__Required work__
Copy out, from the entries below, each line that holds the string "quốc".

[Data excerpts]
■ ■ ■ ■ ■

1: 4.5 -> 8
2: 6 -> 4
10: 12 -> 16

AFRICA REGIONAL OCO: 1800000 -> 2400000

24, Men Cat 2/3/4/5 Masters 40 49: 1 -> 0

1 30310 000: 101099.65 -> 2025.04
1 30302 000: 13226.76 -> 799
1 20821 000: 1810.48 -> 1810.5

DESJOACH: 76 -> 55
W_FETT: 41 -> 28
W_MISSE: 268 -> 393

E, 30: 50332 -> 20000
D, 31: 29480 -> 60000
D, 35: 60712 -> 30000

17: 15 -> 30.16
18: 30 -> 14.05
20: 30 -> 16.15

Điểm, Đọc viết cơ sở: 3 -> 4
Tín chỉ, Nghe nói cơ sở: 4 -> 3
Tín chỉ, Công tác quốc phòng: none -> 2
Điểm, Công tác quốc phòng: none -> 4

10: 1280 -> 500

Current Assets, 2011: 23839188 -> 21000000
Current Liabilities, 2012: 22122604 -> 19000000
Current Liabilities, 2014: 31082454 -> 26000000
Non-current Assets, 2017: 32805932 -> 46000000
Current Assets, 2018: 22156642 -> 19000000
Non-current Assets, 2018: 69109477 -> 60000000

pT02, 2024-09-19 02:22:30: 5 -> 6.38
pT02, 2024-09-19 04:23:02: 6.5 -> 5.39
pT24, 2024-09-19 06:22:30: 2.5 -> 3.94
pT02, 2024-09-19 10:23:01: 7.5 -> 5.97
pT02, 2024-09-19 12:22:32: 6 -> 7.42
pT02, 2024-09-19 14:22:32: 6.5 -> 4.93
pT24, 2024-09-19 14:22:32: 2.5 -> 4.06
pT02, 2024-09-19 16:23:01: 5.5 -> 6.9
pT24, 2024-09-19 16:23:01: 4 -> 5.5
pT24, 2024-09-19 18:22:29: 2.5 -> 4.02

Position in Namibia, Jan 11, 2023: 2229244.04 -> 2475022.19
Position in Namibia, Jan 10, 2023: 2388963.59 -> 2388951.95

■ ■ ■ ■ ■

__Response to this exercise__
Tín chỉ, Công tác quốc phòng: none -> 2
Điểm, Công tác quốc phòng: none -> 4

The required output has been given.